“天上浮雲如白衣,斯須改變如蒼狗”早間到教室裏心還沒沉寂下來,旖桑隨手揀了一本唐詩翻讀。

“夏旖桑,門外頭有人找你!”心剛要有點靜下來的意思了,卻被突如其來的浮雲擾亂,幾分納悶湧上她的心頭:誰能要找我啊?自民國廿八年聖瑪利亞女校在聖約翰大學校園裏建起了斐蔚堂(Grave’shall),學生全部走讀。由於聖瑪利亞女中就在聖約翰大學裏麵的緣故,原先就讀聖校的很多女孩子高三從聖校畢業之後,便選擇了就讀聖約翰大學。故而在聖約翰大學裏頭令旖桑覺得熟悉的麵孔倒是數見不鮮,自然知道她夏旖桑的人也不計其數,但雖說如此她卻沒有交過一個朋友,大家都以為她是性格內向怕生才不願與人過多接觸,然而非也。那裏頭真正的緣故,連夏旖桑自己都不知道究竟能不能稱之為緣故。心裏徘徊著那“緣故”旖桑無奈搖著腦袋往門外走去,隻見是隔壁班的黎汶汶堆了一臉笑容在外頭等候她。

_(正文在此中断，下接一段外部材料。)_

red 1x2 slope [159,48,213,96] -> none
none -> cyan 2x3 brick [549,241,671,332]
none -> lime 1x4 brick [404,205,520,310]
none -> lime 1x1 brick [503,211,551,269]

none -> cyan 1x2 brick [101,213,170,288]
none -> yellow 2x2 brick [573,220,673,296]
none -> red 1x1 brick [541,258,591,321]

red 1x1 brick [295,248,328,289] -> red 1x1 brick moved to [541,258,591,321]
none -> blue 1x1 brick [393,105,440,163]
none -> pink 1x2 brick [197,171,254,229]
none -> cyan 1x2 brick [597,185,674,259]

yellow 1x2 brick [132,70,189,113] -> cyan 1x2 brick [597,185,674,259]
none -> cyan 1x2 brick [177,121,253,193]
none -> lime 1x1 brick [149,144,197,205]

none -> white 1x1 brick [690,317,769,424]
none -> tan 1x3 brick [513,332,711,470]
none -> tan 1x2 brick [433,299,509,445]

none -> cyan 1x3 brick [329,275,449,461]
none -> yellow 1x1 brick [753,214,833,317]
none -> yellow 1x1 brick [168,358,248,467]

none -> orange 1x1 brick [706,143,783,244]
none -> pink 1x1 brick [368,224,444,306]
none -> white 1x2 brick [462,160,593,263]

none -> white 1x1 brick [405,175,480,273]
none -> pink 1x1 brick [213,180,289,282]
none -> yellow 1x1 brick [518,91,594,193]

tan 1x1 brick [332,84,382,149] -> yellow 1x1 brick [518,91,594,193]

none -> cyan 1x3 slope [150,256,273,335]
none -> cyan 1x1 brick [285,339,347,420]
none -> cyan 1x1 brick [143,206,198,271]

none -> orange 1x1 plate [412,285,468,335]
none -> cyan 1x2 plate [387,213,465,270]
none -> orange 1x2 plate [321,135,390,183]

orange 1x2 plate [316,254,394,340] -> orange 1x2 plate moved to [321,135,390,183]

“夏同學,肖靄家別館重修前幾日竣工了,不曉得你今天放學可是有空,如果方便的話不如賞臉去吃個下午茶吧。肖靄是非常希望你去的,你若是怕生,尚珍可以陪你一道過去。”

黎汶汶口中提的尚珍,是夏旖桑的同班同學,坐在夏旖桑的後排,平日兩人的關係還是算不錯的。黎汶汶和楚尚珍是相當要好的,旖桑能識得黎汶汶,便是因為平常時光課間黎汶汶老竄她們班裏來找楚尚珍嬉鬧。再說這位黎汶汶,略知道點情況的人,聽她的姓便也想得到了,她與肖靄本就是表親。今兒個黎汶汶出麵邀請,從其中迂迂回回的關係看來,這不賞個臉兒還真是個不自然的事兒。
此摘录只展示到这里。